Por exemplo, a ideia de que o poder político está acima de tudo, do poder
económico, da moral, da religião e do direito. Para não dizer da palavra dada e
da honra. Outra, a ideia de que os direitos individuais estão abaixo dos
direitos colectivos. Dito de outra maneira, o interesse da comunidade está
acima dos direitos individuais. Estas ideias não nasceram lá, mas foram
alimentadas pelas "luzes", pela Revolução Francesa, pelo jacobinismo
e pelo comunismo. E parecem hoje reinar, sem obstáculos, na política
contemporânea, sendo esta uma mistura de nobres ideias (a democracia por
exemplo) com nefastos valores (a cupidez e o poder absoluto da
decisão política).
Tem-se
tratado do governo, isto é, dos últimos governos, incluindo o actual, como se
tivessem toda a legitimidade para intervir na banca e nas finanças, como se
tivessem a obrigação de intervir, como se fosse necessário tomar conta,
proteger, esbulhar, nacionalizar... Fizeram o que quiseram com o BES, a Caixa,
o BPN e outros bancos e deixaram fazer o que lhes convinha. Deixaram correr o
marfim em casos excepcionalmente graves, até ao afundamento de algumas das
melhores empresas portuguesas. Compraram e venderam, deixaram comprar e vender,
conforme lhes interessava politicamente (e talvez pessoalmente, nunca
saberemos...).
De
modo semelhante, pede-se ao governo e às autoridades constitucionais que tenham
uma intervenção nas empresas e na vida das pessoas. Que se exija a declaração
de rendimentos em cargos eleitos parece uma regra razoável, embora já
intrusiva. Que essa exigência se estenda aos gestores é já problemático. O
governo solicita a colaboração de pessoas, fica-lhes a dever um contributo
valioso (caso contrário não teria pedido...) e depois põe condições que
ultrapassam os quadros e o tempo dessa colaboração? E por que não aos 700 mil
funcionários públicos? E por que não a todos os cidadãos e empresas que têm
relações com o Estado?
A
verdade é que reconhecemos ao Estado cada vez mais poderes, competências
intrusivas e capacidades de condicionamento da vida dos cidadãos.
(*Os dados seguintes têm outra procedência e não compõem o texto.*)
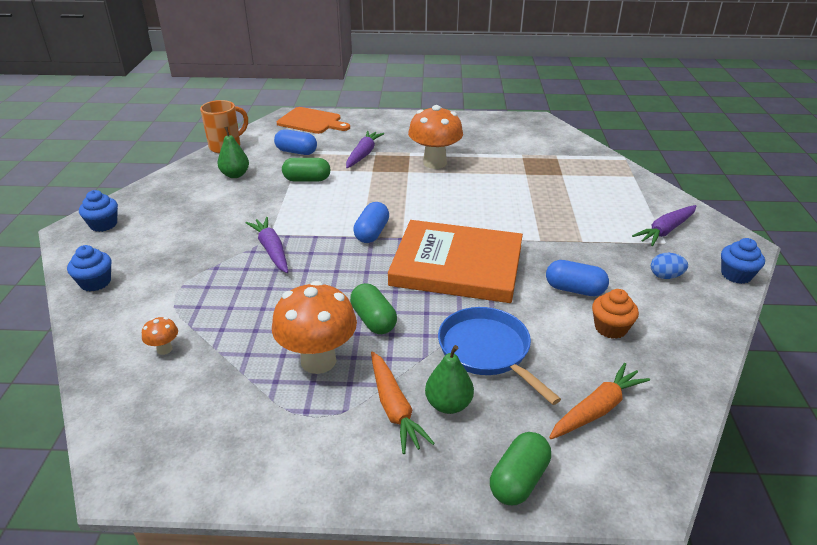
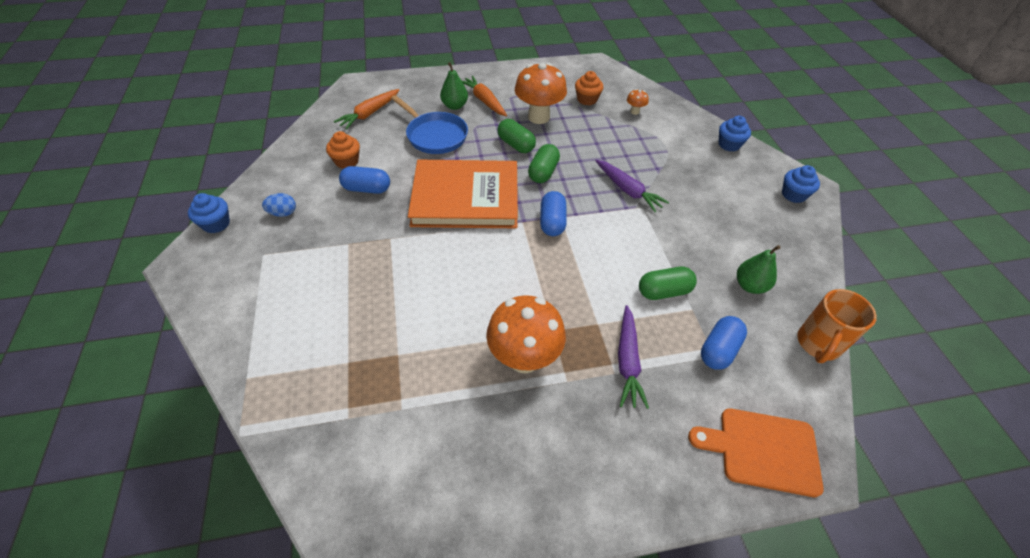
camera: 165 degrees right, 15 degrees up
(218, 384) = (587, 99): none -> orange cupcake
(296, 152) = (719, 350): blue capsule -> blue capsule turned 60 degrees counterclockwise
(518, 480) = (415, 82): green capsule -> green capsule (543, 172)
(665, 230) = (254, 272): purple carrot -> none

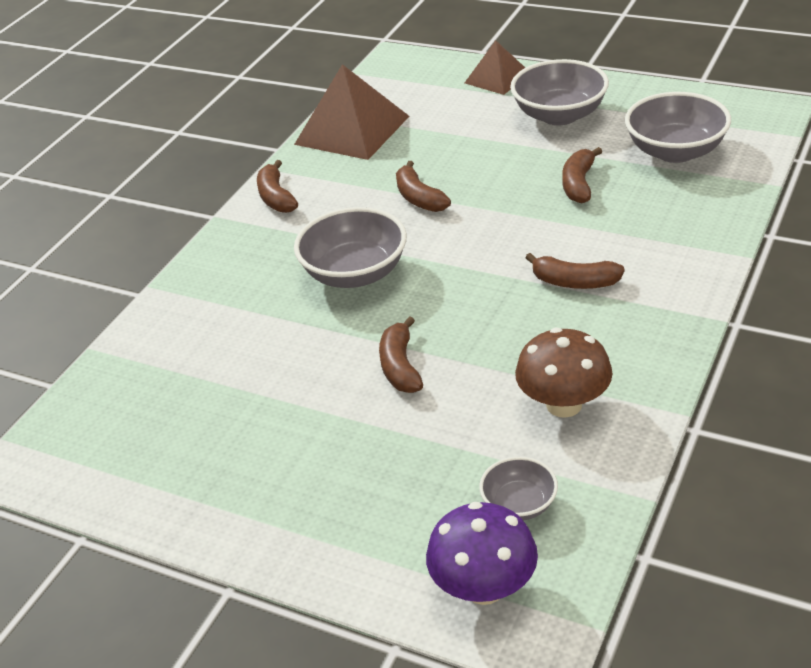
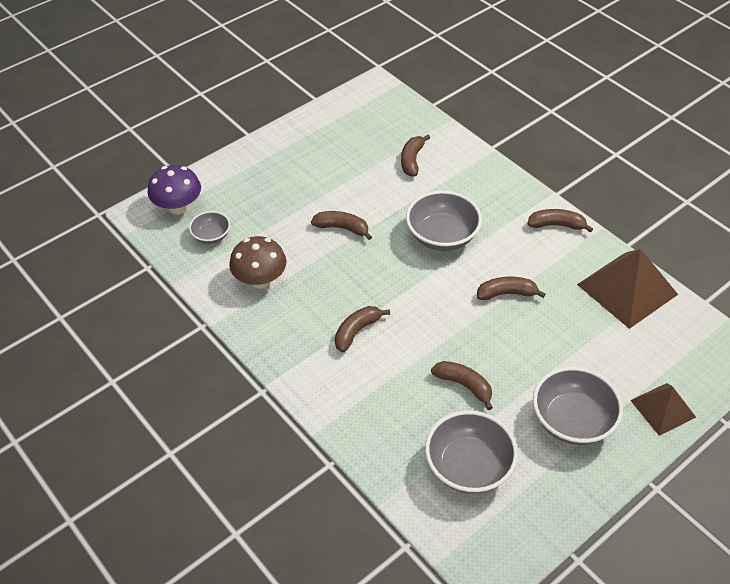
camera: 110 degrees right, 10 degrees up
(209, 353) = (412, 160): none -> brown banana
Como lhe conferimos o direito de taxar o que, como e quando os governantes
entenderem, para tanto basta precisar de dinheiro! Como ainda lhe
atribuímos faculdades para interferir na vida económica dos cidadãos, das
famílias e das empresas, sob o signo de princípios tão doces como o de "ir
buscar o dinheiro onde ele está" ou "ir tirar o dinheiro a
quem o tem". Como aceitamos, em nome do interesse geral, que os
governantes possam preferir capitalistas, seleccionar bancos, chegar-se a
predadores e liquidar empresas outrora poderosas.
Abusar
dos indivíduos, a título do interesse comum. Condicionar a vida privada dos
cidadãos, em nome do bem de todos. Pôr em risco poupanças pessoais, como se
fossem fortunas ilegítimas. Desrespeitar os bens de cada um, como se tudo fosse
de todos. Retorcer o Estado de direito, a benefício da política. Eis algumas
regras de vida, insuportáveis, que estão a forjar um mundo detestável.